Content starts

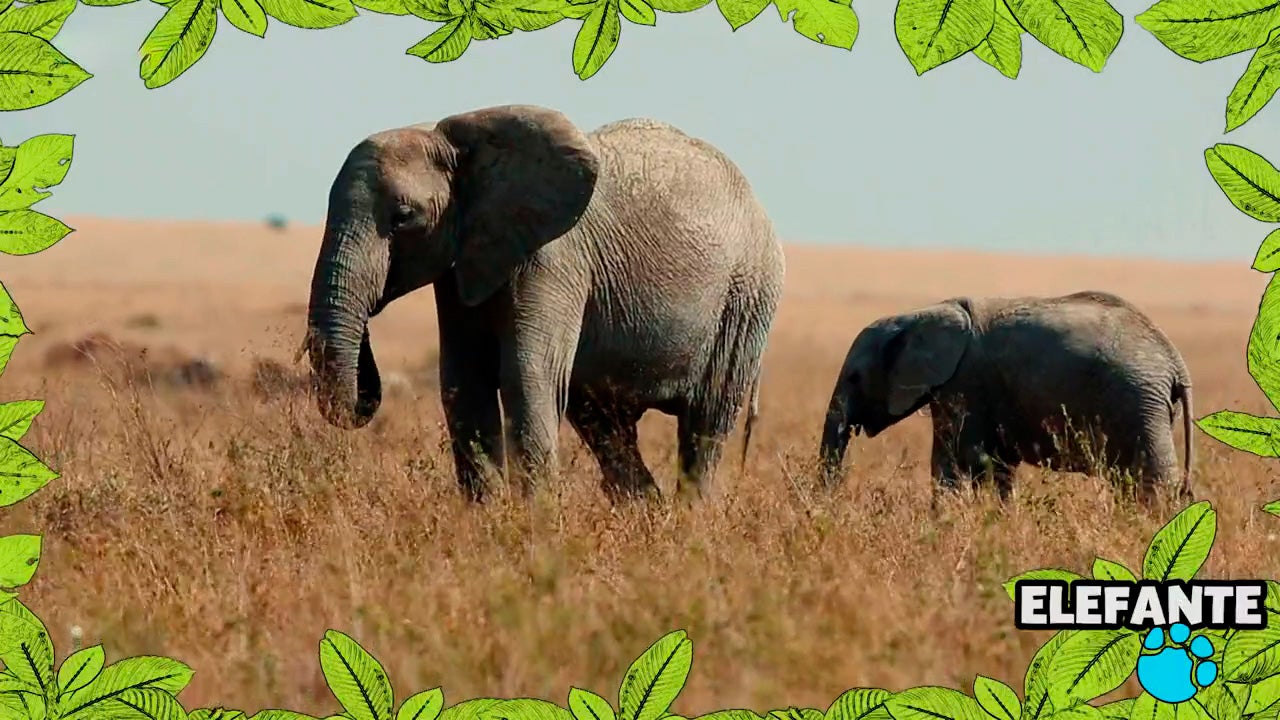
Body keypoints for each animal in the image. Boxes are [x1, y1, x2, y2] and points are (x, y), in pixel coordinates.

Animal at [304, 104, 785, 503]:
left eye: (403, 218)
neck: (456, 140)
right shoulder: (461, 262)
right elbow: (464, 383)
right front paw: (488, 523)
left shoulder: (553, 257)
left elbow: (526, 375)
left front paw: (535, 528)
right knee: (605, 425)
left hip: (746, 298)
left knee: (706, 424)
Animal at [818, 291, 1194, 502]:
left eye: (855, 378)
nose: (834, 502)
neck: (918, 315)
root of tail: (1176, 362)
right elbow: (996, 468)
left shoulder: (964, 381)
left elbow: (957, 462)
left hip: (1138, 399)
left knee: (1151, 480)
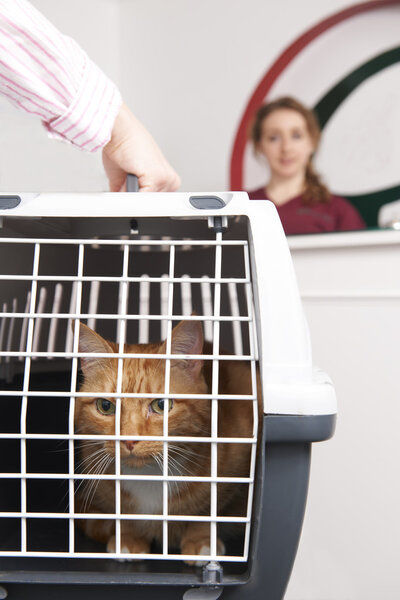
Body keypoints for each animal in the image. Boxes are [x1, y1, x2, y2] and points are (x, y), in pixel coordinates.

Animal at [73, 322, 258, 560]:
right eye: (105, 407)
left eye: (161, 405)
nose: (129, 440)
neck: (149, 476)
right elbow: (121, 513)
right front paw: (128, 539)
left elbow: (208, 510)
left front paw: (201, 541)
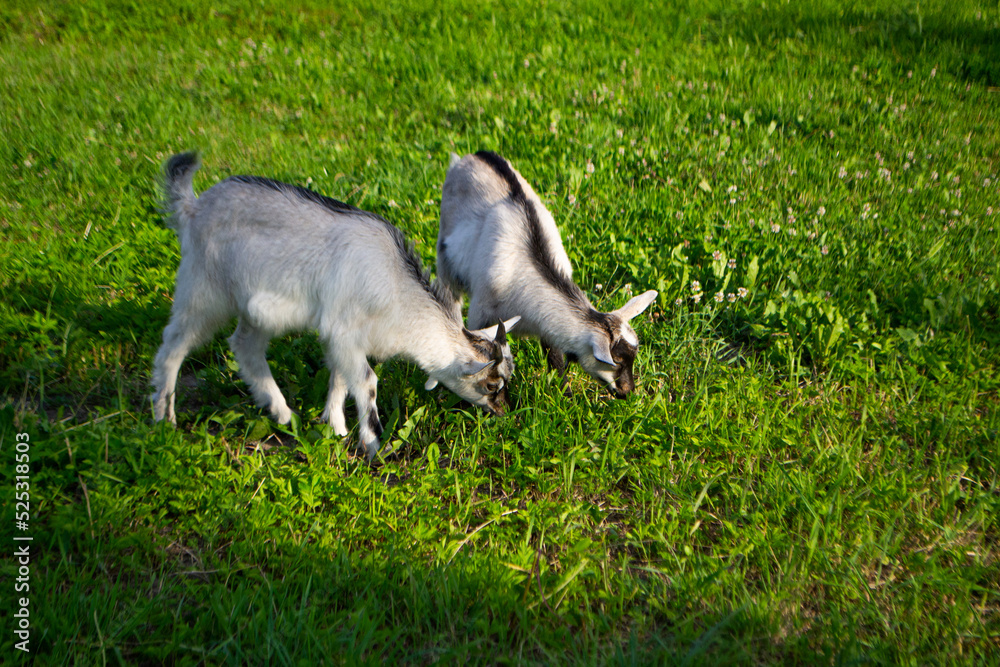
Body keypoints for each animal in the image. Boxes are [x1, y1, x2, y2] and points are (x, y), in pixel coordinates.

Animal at [151, 152, 519, 459]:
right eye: (490, 385)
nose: (504, 412)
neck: (397, 290)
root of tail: (193, 208)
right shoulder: (344, 330)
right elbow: (367, 383)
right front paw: (372, 444)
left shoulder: (344, 337)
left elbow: (340, 379)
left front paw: (335, 426)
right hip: (203, 289)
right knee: (173, 344)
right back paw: (164, 418)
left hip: (255, 310)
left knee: (245, 345)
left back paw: (283, 413)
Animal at [437, 151, 656, 396]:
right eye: (616, 361)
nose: (628, 392)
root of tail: (473, 156)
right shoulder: (480, 312)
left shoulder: (546, 325)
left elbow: (555, 356)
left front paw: (564, 393)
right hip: (444, 253)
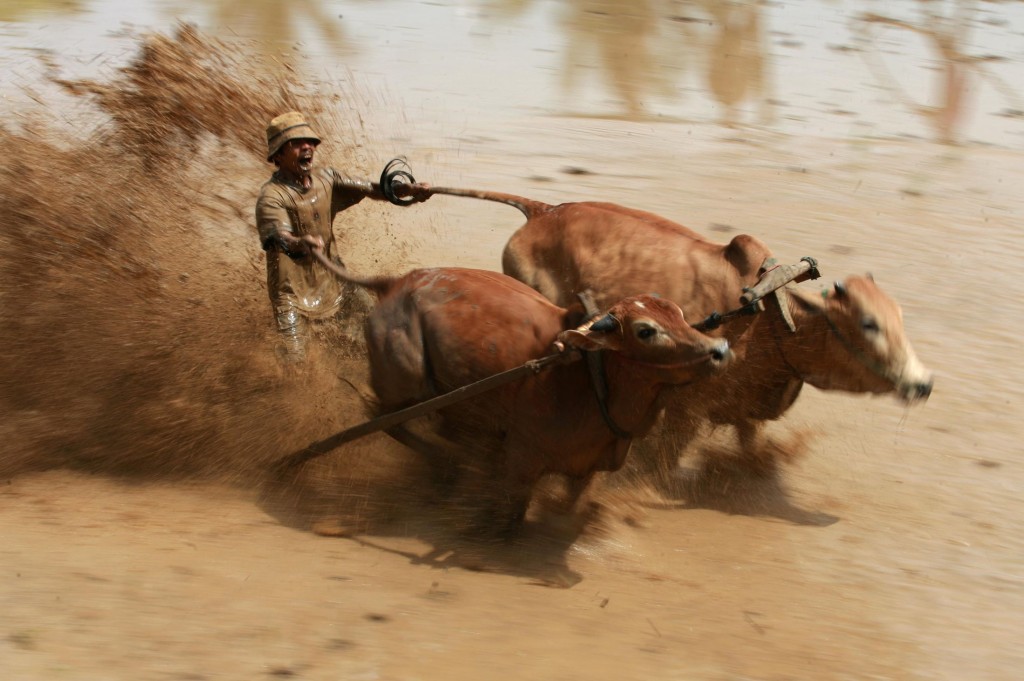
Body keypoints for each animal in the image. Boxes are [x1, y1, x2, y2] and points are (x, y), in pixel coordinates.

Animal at [319, 260, 729, 532]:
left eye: (679, 313)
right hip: (406, 383)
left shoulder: (589, 469)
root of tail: (394, 282)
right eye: (646, 331)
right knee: (385, 418)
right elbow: (511, 515)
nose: (720, 349)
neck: (592, 377)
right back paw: (447, 465)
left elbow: (570, 508)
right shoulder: (522, 461)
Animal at [419, 187, 933, 477]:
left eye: (899, 318)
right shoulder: (686, 412)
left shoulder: (744, 415)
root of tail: (543, 209)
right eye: (869, 323)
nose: (923, 383)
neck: (773, 318)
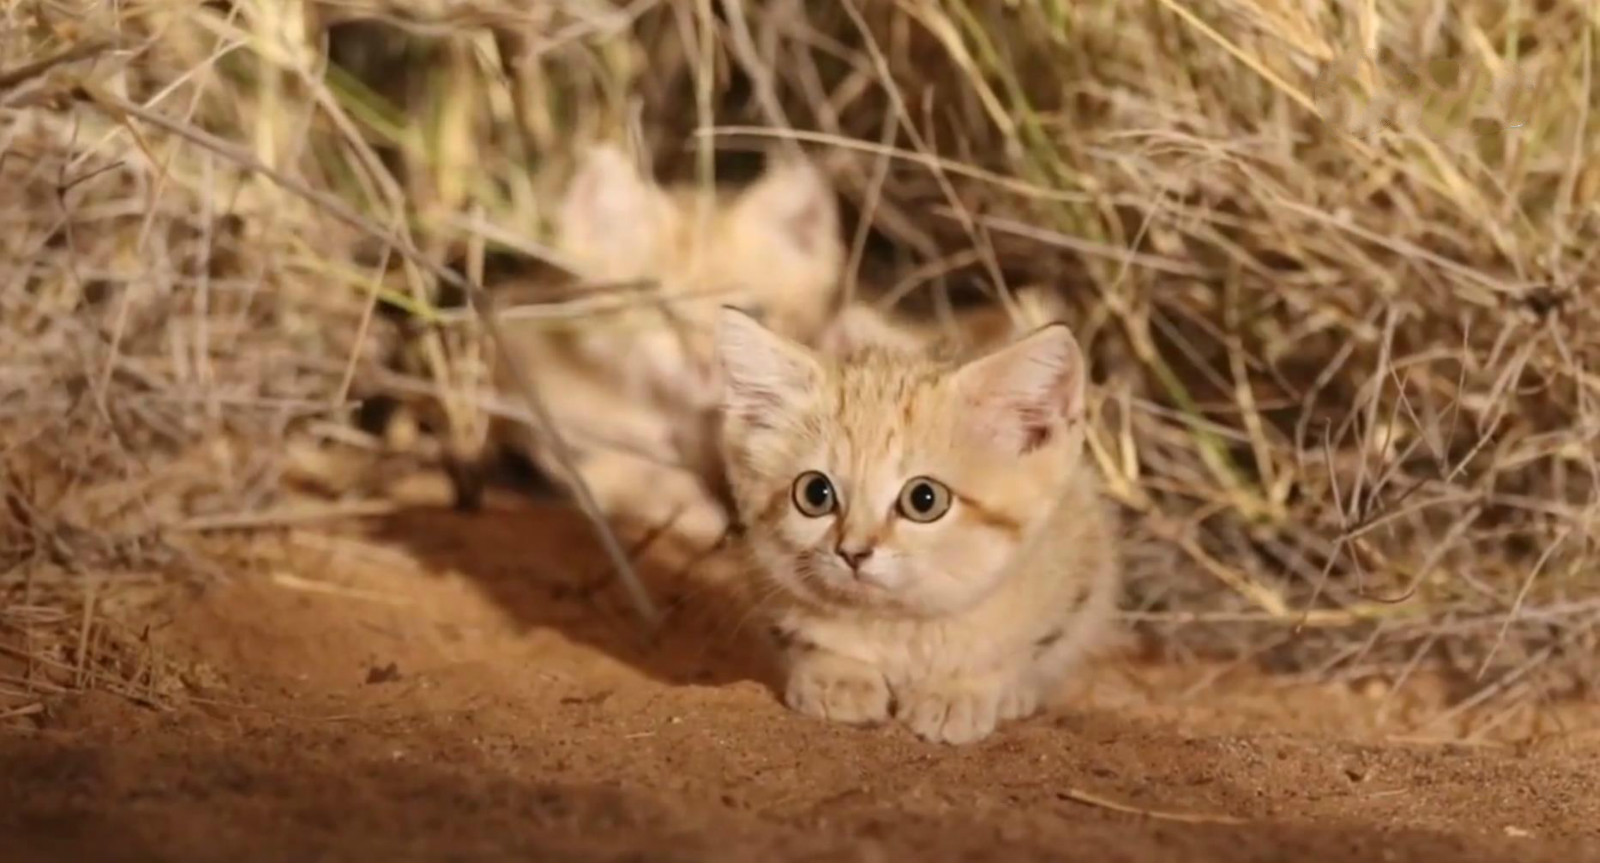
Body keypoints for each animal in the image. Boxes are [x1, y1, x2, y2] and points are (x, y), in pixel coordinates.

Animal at [720, 307, 1120, 746]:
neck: (900, 627)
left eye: (924, 499)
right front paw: (839, 676)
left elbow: (1017, 650)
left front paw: (958, 690)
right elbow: (809, 639)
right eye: (815, 493)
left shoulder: (1076, 573)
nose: (852, 552)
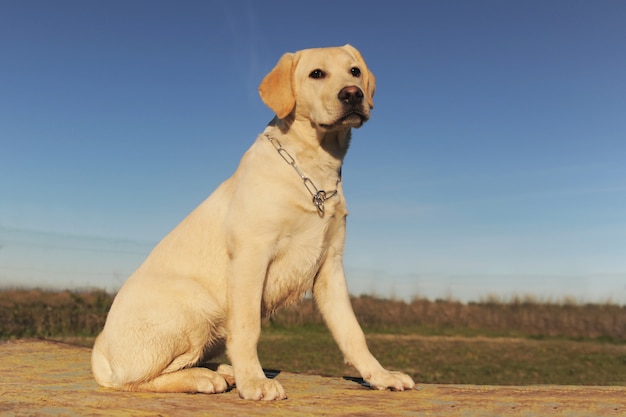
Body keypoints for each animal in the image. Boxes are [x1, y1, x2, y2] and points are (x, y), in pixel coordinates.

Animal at [90, 44, 414, 400]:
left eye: (354, 71)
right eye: (317, 74)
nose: (353, 94)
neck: (312, 171)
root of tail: (100, 352)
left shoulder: (329, 266)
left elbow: (352, 332)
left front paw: (380, 376)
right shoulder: (252, 255)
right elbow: (248, 329)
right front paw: (254, 382)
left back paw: (222, 370)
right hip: (196, 307)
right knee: (137, 380)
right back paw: (206, 378)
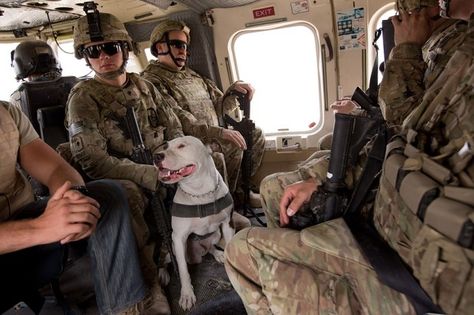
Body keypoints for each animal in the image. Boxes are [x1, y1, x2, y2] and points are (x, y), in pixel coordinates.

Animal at [156, 136, 235, 312]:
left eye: (181, 146)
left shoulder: (227, 225)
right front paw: (187, 295)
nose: (156, 156)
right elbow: (183, 270)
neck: (200, 192)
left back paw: (217, 253)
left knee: (210, 247)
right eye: (165, 146)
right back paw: (163, 274)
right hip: (169, 246)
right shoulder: (178, 238)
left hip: (216, 234)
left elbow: (229, 247)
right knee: (164, 261)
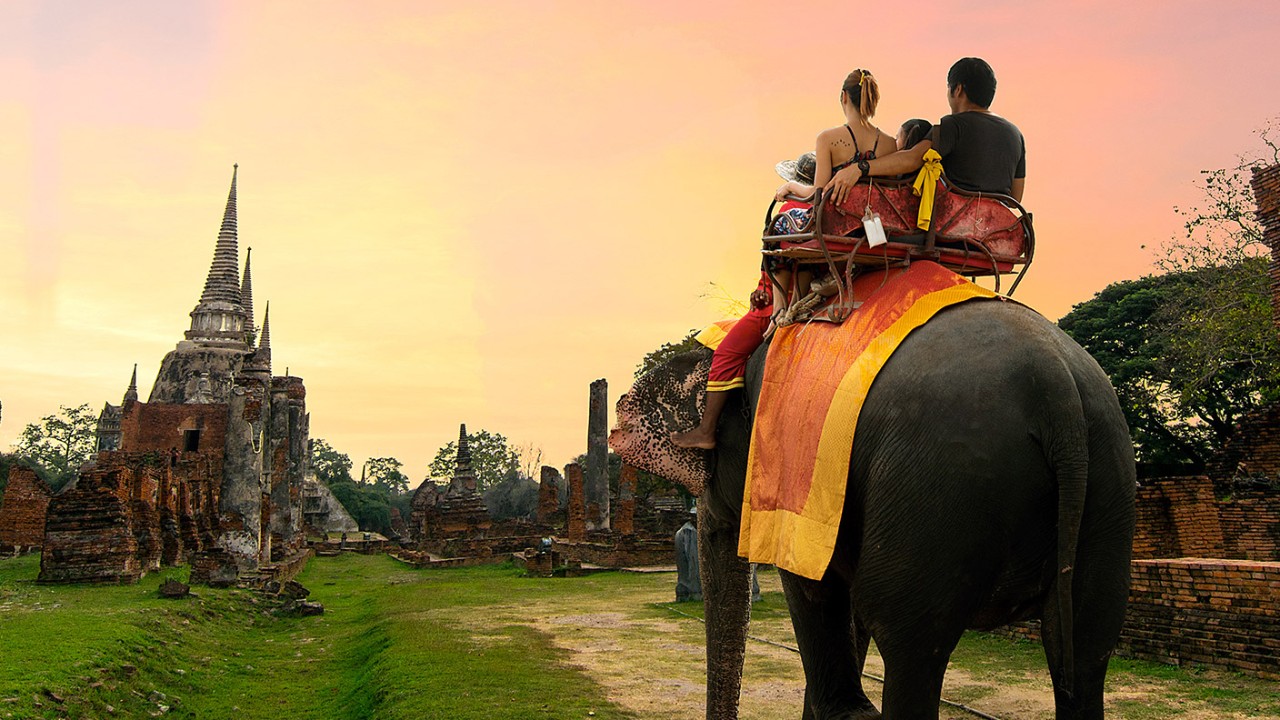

Content ends

Instructions for the task >> The answer must consist solely of the lines from the first line of the data through the line containing "left front paw: (201, 541)", inclusive, reproduced exactly and without pictures.

Result >>
Body keypoints for each animal in the image. Boxes are [x1, y1, x2, y2] and points are (x, y), in pixel coordinates.

Animal at [304, 104, 785, 503]:
left eye: (403, 218)
neck: (456, 140)
right shoulder: (461, 262)
right elbow: (464, 383)
right front paw: (488, 523)
left shoulder: (553, 257)
left elbow: (526, 375)
left front paw: (535, 528)
right knee: (605, 425)
left hip: (746, 298)
left knee: (706, 424)
Animal at [818, 291, 1194, 502]:
left eye: (855, 378)
nose: (834, 502)
neck: (918, 315)
root of tail: (1176, 362)
right elbow: (996, 468)
left shoulder: (964, 381)
left elbow: (957, 462)
left hip: (1138, 399)
left knee: (1151, 480)
Body keypoints for each animal in the image. Boxes are [x1, y1, x2, y2] and points are (x, y), in pixel coordinates.

Animal at [73, 322, 258, 560]:
right eye: (105, 407)
left eye: (161, 405)
nose: (129, 440)
neck: (149, 476)
right elbow: (121, 513)
right front paw: (128, 539)
left elbow: (208, 510)
left front paw: (201, 541)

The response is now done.